Due to NAND flash memory, they are able to retain the data even when no constant power supply is available. NAND flash components come in different densities per chip. The most common are from 16GB to 64GB per chip. Also, internally, NAND Flash use structures called Pages and Blocks.

A page is the smallest readable or writable unit on a SSD. The standard used size of a page today is 4KB , on HDD the smallest unit was a sector and is usually 512 Byte.
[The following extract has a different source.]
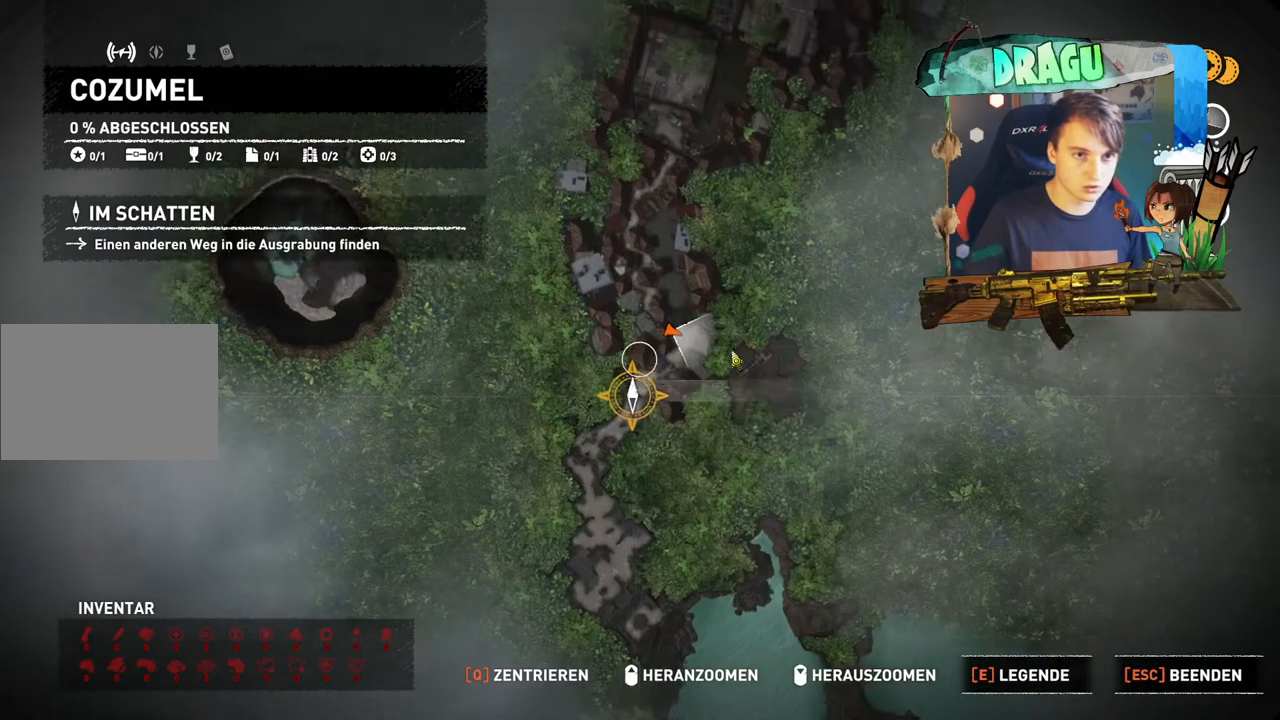
{"keys": [], "mouse": [], "events": [[317, "mouse_left", "up"]]}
The group of pages within SSDs called block.

While checking the disk specification within SSD, we will most commonly find that it has 128 pages in a single block, a total of 512KB. [As 1 page = 4KB then 128 pages = 128 x 4 = 512 KB]

A block is the smallest structure that can be erased in NAND based flash drive. Although, you can read and write to a page, you can only erase a block. It means we can erase only 128 pages at a time.
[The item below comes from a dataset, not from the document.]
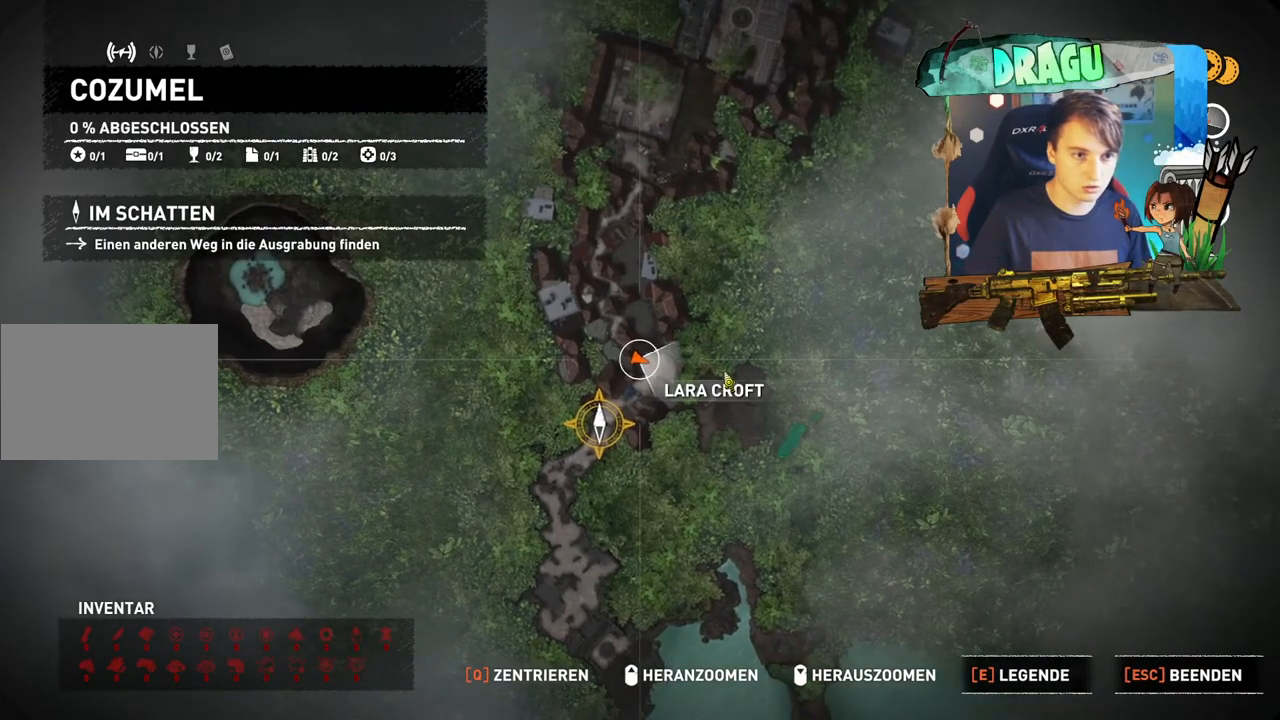
{"keys": [], "mouse": ["left"], "events": [[401, "mouse_left", "down"]]}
The group of blocks within SSDs are called planes. Within a single plane, SSD has 128 blocks.

Volumes & Partitions:

Disk are usually logically divided into number of sections called Partitions.
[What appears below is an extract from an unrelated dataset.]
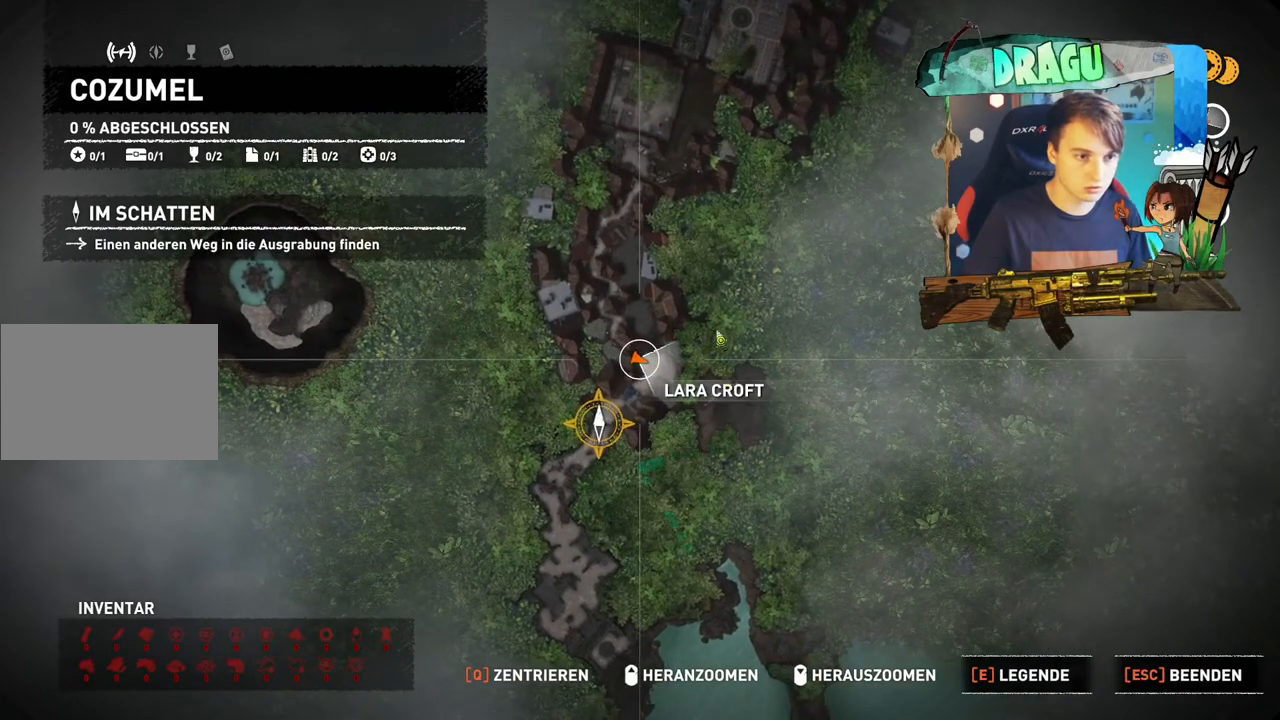
{"keys": [], "mouse": ["left"], "events": []}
Volume is a collection of sectors that don’t have to be physically consequential (contiguous) but they are logically consequential.

While Partition is a collection of consequential number of sectors.

Lets understand the above Figure:

Case 1:

→ We have single disk with no partitions, which means we have a single volume. The whole disk is a volume.
Case 2:

→ We have two separate disk drive and are combined to create a one big drive. The bigger drive is now a volume.
Case 3:

→ We have two disk drive where only a partition is used from disk 1 and whole disk is used from disk 2. Further both are combined to create a new big drive ; a new volume.

Fig shows how Windows uses at least two partitions. One hidden for the reserved system files and other for the system itself.

Disk Partitioning

The most common partition table schemas are:

IBM DOS, knows for MBR (Master Boot Record)
GUID partition Table (GPT)

Master Boot Record (MBR):

MBR holds up a whole sector and is located at the first sector of the hard disk drive. (LBA 0, or CHS (0,0,1)).

The MBR structure holds three important information:

Boot Code
Partition Table
Signature

The boot code is 446 bytes and it was previously used to start the operating system. But modern operating system couldn’t fit in 446 bytes so the Boot Section in MBR nowadays used to locate active partition and call that partition: that is marked as Bootable and call which is known as Volume Boot Record (VBR).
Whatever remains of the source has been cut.